« à la mémoire de Jean-Pierre ARRIGNON » par Mme Ekaterina Narochnitskaya, directrice de recherches à l’Institut de l’Europe de l’Académie des sciences de Russie ; directrice du Centre d’analyses a la Fondation “Perspective Historique” (Moscou), rédactrice en chef de la revue en ligne “Perspektivy”

Radio Courtoisie, Libre journal des historiens du 24 mai 2023

Le professeur Jean-Pierre Arrignon était une personnalité tout à fait remarquable dans le monde académique et à plusieurs titres. Chercheur réputé, incomparable orateur, homme de grande culture intellectuelle, il se distinguait par son espritouvert, humaniste et véritablement universaliste. Sa vision du monde dépassait de loin l’optique occidentaliste. Il considérait diverses trajectoires historiques sans préjugés dogmatiques. Il savait percevoir leurs significations singulières, leurs apports particuliers à la civilisation universelle. Il cherchait à comprendre l’âme des peuples, l’âme des civilisations. Et il avait le courage d’élever sa voix à contresens de la pensée unique.

Médiéviste par formation, maîtrisant le slavon et la langue russe, le professeur Arrignon est devenu un spécialiste reconnu du monde slave et orthodoxe de différentes époques. Par ailleurs, il portait toujours un intérêt vibrant et inlassable aux développements actuels à travers la planète, a la géopolitique contemporaine. Quant à la Russie, Jean-Pierre Arrignon s’est voué à l’étudier en profondeur, intégralité et continuité, des origines à nos jours.

Cette approche intégrale, au sens temporel, mais aussi thématique et méthodologique, est une des particularités de son dernier grand ouvrage « Une histoire de la Russie » face à d’autres exposés généralisés sur ce sujet. Dense et concis en même temps, ce livre-testament contient d’importants messages sur le plan historico-philosophique, analytique et politique. La formule « la Fille ainée de Constantinople » appliquée par le professeur Arrignon à la Russie est beaucoup plus qu’une métaphore. Il s’agit d’un concept, qui donne à l’héritage byzantin dans l’histoire russe une dimension nouvelle par rapport aux stéréotypes existants. Ce volume et les autres œuvres principales du professeur Arrignon resteront des lectures de référence pour tout étudiant francophone du monde russe.

L’héritage intellectuel de cet historien d’esprit profond et de vastes connaissances devient encore plus pertinent dans le contexte actuel extrêmement tendu. Sur le sujet brulant qui domine désormais l’agenda international, j’évoquerai aussi l’entretien avec Jean-Pierre Arrignon « D’où vient et où va la Russie ? », publié il y a 8 ans par « La Nouvelle Revue d’Histoire». Quant au testament politique du professeur, il est résumé dans les lignes finales de son dernier ouvrage.  

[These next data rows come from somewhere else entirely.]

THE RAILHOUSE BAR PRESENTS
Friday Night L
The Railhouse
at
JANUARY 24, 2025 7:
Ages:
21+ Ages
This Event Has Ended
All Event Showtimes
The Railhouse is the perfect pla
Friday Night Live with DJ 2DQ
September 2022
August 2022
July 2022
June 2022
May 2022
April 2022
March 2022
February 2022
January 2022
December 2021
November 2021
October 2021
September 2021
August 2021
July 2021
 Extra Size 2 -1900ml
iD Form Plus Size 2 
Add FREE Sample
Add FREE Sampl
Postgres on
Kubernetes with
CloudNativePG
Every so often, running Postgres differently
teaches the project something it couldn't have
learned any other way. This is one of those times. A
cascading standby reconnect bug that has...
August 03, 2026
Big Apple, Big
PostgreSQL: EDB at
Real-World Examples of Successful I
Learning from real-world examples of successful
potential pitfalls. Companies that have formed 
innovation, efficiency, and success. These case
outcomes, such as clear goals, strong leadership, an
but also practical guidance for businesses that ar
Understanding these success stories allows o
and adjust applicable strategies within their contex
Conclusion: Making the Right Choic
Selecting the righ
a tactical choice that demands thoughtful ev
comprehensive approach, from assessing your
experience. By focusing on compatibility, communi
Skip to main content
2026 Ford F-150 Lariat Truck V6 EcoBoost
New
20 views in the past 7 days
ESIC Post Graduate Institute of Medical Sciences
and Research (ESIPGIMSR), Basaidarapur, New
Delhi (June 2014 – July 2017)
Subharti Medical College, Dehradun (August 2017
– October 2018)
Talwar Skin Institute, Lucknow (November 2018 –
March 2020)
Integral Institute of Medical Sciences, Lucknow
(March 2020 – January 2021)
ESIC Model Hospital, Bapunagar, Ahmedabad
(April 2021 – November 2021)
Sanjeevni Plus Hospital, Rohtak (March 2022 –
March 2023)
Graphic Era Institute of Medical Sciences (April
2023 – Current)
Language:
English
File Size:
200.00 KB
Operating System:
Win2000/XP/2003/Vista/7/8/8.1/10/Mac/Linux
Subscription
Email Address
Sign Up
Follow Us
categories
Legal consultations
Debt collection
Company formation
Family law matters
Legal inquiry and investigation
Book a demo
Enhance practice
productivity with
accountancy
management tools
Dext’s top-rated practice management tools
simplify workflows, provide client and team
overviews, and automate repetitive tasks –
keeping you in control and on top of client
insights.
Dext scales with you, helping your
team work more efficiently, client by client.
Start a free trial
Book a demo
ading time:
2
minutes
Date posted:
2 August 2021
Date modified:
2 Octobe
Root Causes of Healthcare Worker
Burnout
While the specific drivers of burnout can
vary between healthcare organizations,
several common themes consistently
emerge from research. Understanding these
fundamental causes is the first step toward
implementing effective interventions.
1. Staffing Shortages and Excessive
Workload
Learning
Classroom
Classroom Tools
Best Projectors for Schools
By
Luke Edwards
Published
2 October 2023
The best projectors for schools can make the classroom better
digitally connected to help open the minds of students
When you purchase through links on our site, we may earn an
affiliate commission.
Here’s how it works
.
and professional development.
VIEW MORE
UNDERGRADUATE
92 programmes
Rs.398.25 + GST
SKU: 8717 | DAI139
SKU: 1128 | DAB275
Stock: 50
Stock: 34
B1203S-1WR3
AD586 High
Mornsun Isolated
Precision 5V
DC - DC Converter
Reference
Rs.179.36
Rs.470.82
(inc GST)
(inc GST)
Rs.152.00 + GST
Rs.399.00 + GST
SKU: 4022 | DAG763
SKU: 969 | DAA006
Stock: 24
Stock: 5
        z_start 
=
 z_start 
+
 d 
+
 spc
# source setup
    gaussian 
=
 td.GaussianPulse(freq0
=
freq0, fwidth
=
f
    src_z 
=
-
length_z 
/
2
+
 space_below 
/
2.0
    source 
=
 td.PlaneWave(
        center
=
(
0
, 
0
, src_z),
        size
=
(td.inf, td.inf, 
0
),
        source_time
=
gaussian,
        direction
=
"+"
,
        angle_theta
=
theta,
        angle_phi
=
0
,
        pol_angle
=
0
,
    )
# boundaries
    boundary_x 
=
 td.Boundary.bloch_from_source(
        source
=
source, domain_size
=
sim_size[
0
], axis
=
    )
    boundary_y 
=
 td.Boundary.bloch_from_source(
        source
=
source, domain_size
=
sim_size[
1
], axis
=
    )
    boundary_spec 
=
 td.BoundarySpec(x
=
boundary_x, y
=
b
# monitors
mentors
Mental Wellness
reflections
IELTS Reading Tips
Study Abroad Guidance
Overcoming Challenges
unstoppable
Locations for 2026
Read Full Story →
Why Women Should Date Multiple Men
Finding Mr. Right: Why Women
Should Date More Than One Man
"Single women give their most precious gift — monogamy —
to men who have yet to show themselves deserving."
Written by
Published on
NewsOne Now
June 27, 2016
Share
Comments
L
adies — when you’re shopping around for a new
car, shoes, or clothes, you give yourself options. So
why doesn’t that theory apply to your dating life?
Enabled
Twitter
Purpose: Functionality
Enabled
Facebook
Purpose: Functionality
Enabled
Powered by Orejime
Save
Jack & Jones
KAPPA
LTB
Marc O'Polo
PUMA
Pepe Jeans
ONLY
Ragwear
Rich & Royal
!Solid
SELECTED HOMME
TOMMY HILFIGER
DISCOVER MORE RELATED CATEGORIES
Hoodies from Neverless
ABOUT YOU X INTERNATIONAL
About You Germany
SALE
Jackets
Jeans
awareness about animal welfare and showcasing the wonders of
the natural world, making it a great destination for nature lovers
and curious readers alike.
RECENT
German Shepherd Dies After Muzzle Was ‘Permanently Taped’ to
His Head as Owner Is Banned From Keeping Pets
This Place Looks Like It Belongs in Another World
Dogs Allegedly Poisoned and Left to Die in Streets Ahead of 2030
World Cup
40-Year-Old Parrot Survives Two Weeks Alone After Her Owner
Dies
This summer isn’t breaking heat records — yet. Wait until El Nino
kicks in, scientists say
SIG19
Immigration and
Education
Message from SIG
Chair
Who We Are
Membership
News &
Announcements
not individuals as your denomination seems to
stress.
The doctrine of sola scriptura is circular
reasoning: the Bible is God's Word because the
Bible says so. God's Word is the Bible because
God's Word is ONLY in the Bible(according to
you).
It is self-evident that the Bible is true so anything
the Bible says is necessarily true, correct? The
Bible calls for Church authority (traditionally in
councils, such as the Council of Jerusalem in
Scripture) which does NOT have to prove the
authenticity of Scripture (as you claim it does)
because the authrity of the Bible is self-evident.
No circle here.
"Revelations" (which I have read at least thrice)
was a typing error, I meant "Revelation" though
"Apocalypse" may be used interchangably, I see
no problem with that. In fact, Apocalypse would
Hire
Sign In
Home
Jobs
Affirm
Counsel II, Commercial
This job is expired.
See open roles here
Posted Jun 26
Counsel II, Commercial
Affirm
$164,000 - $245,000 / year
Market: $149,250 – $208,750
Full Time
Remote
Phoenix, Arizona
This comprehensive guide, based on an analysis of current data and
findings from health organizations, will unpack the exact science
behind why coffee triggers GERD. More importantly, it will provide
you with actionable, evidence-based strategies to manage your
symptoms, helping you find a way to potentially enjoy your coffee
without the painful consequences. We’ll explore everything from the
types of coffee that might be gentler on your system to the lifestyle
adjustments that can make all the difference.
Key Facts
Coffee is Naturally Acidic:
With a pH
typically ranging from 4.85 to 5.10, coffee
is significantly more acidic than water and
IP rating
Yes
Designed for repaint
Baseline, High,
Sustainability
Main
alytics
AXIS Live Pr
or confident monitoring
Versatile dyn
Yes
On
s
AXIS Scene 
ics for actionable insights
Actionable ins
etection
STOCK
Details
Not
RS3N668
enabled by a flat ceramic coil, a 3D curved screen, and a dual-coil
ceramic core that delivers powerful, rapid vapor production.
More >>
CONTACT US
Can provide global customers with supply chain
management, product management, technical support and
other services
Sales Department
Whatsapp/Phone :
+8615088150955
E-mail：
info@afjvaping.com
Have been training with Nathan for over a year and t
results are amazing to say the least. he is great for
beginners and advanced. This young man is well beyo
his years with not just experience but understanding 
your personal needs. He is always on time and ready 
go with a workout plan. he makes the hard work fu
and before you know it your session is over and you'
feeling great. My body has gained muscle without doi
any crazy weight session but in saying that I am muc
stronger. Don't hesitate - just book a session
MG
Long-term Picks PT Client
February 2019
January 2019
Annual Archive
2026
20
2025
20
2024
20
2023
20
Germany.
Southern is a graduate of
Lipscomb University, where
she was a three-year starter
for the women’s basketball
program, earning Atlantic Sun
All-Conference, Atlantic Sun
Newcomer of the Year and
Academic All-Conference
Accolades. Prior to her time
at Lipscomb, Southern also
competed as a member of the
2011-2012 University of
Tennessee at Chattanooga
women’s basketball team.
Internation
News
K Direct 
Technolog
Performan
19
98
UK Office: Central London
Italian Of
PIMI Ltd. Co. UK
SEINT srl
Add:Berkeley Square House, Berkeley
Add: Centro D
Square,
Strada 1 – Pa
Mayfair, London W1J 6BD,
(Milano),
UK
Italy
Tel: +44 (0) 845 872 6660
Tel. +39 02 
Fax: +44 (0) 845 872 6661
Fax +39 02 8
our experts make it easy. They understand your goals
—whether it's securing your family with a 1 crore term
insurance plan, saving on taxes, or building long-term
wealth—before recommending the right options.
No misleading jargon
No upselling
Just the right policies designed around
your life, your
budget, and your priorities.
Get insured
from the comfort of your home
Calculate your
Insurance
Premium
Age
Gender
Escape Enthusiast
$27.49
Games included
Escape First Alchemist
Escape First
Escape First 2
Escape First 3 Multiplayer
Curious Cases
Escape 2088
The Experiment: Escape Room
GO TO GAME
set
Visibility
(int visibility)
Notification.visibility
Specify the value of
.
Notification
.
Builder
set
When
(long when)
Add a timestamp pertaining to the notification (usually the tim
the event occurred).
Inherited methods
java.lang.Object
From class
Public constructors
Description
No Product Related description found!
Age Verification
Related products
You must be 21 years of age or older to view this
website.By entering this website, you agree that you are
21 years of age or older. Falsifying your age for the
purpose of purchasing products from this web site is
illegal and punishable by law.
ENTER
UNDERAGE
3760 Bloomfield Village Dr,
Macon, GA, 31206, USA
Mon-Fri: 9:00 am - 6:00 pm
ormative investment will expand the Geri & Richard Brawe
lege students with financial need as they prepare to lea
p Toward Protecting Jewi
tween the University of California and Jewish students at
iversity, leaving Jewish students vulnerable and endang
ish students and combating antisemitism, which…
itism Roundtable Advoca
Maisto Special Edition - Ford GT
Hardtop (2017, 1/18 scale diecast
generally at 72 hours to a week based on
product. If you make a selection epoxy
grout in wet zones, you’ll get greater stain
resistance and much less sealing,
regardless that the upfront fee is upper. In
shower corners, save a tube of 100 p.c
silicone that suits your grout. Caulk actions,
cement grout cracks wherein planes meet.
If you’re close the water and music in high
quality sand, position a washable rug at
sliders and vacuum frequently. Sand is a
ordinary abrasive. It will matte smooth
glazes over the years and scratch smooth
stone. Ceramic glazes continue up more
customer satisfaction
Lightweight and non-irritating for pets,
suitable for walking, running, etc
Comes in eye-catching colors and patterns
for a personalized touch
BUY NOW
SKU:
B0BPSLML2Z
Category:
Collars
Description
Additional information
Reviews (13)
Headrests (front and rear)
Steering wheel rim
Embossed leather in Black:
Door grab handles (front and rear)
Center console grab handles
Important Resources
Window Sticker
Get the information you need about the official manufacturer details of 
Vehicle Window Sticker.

Parmi les qualités humaines de Jean-Pierre Arrignon je noterai d’abord une rare délicatesse et le respect présumé envers les autres. Sa phrase : « Je n’ai pas le monopole de vérité. Personne ne l’a » devrait nous guider tous dans nos controverses et conflits… Lui, il préférait et savait promouvoir ses propres convictions à travers analyses fondées et dialogue.

Mais ce qui me fascinait le plus chez Jean-Pierre, c’étaient sa passion pour la vie et surtout son optimisme existentiel.  Cet optimisme, il le gardait tout en partageant des profondes inquiétudes par rapport aux mutations culturelles, sociétales et géopolitiques de notre temps. Son enthousiasme historique, qui n’avait rien de laxiste, était du genre supérieur. Il puisait sa force dans la foi chrétienne, qui lui donnait une confiance fondamentale en nature humaine. Dans celle-ci Jean-Pierre Arrignon voyait – malgré tout – l’icône de Dieu.